## Work to complete
Your answer must consist of the lines running from the one that holds "left knee: (1447, 963, -8)" to the end of the data, copied exactly.
- Opening Delimiter -
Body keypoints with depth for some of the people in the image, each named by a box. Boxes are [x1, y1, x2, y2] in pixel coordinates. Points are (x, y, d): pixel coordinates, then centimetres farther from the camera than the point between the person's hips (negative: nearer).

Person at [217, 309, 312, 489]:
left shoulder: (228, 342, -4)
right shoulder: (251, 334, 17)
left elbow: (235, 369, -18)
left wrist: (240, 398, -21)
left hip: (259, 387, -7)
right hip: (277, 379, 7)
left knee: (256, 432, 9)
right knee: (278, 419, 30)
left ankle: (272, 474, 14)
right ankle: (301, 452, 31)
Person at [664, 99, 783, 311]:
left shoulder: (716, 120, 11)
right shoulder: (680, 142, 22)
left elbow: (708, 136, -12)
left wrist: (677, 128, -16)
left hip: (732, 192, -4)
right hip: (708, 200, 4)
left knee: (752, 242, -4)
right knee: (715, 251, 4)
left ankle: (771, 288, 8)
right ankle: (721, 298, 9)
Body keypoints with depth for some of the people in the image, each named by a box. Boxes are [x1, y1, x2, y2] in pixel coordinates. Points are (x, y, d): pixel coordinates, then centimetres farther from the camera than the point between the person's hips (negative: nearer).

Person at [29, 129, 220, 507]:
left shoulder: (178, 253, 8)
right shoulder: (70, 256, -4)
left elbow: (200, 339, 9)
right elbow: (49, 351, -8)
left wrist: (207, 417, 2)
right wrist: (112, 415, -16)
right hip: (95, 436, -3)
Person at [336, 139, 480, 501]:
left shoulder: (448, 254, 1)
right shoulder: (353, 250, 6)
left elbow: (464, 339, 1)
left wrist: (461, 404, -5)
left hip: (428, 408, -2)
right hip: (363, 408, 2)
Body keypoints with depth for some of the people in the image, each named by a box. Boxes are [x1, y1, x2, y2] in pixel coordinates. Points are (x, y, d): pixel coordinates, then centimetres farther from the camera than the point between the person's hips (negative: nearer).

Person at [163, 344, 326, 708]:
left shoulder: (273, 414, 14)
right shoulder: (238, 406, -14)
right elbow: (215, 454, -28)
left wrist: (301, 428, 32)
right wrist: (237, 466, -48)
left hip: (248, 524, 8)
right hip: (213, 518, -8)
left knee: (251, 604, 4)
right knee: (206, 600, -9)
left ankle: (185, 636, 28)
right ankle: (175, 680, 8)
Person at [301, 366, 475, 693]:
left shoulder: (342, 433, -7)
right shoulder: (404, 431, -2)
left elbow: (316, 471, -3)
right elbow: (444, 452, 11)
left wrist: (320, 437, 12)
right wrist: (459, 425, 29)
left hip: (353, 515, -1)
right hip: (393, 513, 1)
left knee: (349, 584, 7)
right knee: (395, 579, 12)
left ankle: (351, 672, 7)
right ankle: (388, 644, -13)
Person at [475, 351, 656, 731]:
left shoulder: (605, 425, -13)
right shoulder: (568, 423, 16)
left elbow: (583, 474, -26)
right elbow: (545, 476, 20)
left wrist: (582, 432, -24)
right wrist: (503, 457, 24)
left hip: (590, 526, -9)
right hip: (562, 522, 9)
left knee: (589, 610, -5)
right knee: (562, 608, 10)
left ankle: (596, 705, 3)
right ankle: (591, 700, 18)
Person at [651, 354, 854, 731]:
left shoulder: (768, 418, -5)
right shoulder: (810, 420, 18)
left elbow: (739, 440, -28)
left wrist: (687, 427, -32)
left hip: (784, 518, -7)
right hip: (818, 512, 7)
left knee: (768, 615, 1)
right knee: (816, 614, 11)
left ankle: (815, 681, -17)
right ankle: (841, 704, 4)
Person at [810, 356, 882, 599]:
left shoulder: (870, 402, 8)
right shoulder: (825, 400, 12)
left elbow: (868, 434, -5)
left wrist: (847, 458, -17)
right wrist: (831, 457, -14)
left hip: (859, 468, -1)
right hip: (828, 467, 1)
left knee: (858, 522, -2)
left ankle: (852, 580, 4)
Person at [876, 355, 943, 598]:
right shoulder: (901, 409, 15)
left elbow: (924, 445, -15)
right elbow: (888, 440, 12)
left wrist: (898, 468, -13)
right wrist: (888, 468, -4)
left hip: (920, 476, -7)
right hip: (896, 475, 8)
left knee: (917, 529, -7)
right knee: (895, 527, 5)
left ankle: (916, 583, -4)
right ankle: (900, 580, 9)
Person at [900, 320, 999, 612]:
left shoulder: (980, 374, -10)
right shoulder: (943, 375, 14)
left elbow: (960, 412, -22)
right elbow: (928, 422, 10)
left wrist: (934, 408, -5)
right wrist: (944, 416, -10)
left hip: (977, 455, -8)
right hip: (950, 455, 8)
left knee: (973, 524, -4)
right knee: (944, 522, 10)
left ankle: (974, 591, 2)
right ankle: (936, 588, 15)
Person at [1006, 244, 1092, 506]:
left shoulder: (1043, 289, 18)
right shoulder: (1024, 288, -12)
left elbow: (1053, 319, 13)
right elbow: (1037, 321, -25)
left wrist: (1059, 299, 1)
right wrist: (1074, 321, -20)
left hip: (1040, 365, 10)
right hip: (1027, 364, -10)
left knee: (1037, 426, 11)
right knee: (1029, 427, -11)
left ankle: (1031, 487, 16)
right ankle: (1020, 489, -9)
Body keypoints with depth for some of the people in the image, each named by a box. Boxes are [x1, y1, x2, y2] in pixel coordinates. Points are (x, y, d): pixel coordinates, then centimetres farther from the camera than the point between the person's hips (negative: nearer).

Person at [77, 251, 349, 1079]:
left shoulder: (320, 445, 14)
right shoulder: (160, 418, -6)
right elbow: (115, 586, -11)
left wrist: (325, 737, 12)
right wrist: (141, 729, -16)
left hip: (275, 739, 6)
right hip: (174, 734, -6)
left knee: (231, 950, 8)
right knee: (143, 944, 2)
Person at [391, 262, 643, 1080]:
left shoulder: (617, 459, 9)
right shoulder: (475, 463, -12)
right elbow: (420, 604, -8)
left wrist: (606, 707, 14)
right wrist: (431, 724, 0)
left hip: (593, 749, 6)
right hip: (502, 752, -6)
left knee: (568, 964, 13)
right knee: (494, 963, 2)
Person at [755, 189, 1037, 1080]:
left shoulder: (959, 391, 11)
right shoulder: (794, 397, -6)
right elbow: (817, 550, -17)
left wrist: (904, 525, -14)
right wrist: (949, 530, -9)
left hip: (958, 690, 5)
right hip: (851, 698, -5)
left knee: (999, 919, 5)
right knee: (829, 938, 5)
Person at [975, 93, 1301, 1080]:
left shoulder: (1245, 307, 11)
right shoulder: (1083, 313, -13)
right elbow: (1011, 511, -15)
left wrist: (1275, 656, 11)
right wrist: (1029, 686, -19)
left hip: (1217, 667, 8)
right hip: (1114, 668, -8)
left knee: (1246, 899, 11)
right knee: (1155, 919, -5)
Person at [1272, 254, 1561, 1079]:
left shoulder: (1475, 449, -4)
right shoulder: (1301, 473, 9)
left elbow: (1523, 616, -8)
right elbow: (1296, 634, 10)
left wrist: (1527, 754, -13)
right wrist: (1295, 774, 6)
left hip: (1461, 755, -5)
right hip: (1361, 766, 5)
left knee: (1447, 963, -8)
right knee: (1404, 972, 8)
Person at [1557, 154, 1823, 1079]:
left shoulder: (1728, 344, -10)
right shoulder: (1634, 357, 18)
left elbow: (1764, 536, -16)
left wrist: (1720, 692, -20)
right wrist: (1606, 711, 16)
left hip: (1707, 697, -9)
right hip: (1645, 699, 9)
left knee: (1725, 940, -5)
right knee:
- Closing Delimiter -
## Final answer
left knee: (1447, 963, -8)
right knee: (1404, 972, 8)
Person at [1557, 154, 1823, 1079]:
left shoulder: (1728, 344, -10)
right shoulder: (1634, 357, 18)
left elbow: (1764, 536, -16)
left wrist: (1720, 692, -20)
right wrist: (1606, 711, 16)
left hip: (1707, 697, -9)
right hip: (1645, 699, 9)
left knee: (1725, 940, -5)
right knee:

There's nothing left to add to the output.